L’initiative visait à trouver une solution à la crise qui déchire le pays. En effet, une grande partie des forces sociales avaient demandé la démission du président de la République Gonzáles Macchi, jugé incapable de gouverner et accusé d’être impliqué dans de graves affaires de corruption.
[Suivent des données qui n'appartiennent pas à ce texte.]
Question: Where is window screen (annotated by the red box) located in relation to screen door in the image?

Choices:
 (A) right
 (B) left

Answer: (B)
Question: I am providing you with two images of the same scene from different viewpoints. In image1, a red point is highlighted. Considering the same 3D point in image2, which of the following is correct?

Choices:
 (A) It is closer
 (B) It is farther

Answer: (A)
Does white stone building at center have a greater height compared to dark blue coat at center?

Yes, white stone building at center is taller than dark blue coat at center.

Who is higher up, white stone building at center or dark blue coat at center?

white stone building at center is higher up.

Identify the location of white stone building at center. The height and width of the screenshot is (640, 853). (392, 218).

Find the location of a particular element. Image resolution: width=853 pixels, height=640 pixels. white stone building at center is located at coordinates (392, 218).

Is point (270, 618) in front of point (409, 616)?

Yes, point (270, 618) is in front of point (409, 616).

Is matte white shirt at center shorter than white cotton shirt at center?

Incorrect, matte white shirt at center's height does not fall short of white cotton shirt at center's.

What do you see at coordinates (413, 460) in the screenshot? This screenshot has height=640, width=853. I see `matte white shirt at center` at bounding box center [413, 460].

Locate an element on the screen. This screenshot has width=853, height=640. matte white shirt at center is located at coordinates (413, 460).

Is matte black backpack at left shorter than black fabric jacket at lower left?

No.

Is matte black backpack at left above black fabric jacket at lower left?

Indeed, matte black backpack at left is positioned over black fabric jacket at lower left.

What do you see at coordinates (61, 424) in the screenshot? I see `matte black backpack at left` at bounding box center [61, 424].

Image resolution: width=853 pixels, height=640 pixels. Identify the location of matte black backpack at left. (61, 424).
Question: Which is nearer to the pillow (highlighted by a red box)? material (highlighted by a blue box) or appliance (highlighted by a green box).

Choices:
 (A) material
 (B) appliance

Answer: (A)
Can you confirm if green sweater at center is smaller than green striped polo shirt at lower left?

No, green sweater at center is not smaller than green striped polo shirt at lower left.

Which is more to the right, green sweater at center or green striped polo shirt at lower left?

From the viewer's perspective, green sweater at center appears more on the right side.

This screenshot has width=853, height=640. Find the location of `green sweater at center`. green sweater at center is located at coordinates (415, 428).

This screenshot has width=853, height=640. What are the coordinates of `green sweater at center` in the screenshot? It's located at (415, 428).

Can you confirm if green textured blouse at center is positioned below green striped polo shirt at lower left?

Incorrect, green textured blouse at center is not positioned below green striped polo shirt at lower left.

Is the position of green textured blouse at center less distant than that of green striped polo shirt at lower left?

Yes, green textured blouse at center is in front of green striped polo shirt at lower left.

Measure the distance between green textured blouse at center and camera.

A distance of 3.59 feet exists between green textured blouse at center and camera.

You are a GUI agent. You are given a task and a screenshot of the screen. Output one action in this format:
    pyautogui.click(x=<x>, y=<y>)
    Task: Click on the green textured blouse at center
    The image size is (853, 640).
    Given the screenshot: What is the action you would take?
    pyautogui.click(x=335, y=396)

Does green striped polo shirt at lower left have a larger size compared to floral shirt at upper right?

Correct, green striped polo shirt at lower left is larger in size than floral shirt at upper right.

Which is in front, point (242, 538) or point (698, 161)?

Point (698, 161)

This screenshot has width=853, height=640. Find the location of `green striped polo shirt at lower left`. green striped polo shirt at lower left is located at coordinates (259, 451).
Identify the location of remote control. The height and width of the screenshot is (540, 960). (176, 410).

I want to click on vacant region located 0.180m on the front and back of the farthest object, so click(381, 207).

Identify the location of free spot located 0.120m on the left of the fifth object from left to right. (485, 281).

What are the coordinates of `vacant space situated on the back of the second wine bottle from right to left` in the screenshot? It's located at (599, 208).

A cause du peu d’intérêt manifesté par de nombreuses personnes engagées dans les tractations, les évêques avaient averti qu’après la dernière assemblée, l’Eglise prendrait ses distances avec l’actuel gouvernement, comme elle l’avait fait au temps de la dictature. La tension est apparue de nouveau durant la neuvaine du 8 décembre, fête de la « Virgen de los milagros » qu’on célèbre chaque année dans le sanctuaire de Caacupé, capitale spirituelle du Paraguay.
La célébration s’est terminée par la demande publique de démission adressée au président de la république, présent au rite traditionnel, au même titre que des milliers de pèlerins venus de tous les coins du pays. Malgré l’impasse, « le dialogue peut encore sauver du naufrage », indique l’Agence Misna à Rome, qui cite le quotidien « Ultima Hora ». Ce dernier souligne la nécessité, pour l’Eglise, de réclamer un changement politique qui puisse répondre aux instances de la démocratie, en ne cédant pas à la vieille tentation du paternalisme qui, presque toujours, en politique, s’est avéré inutile et délétère. (apic/mna/pr)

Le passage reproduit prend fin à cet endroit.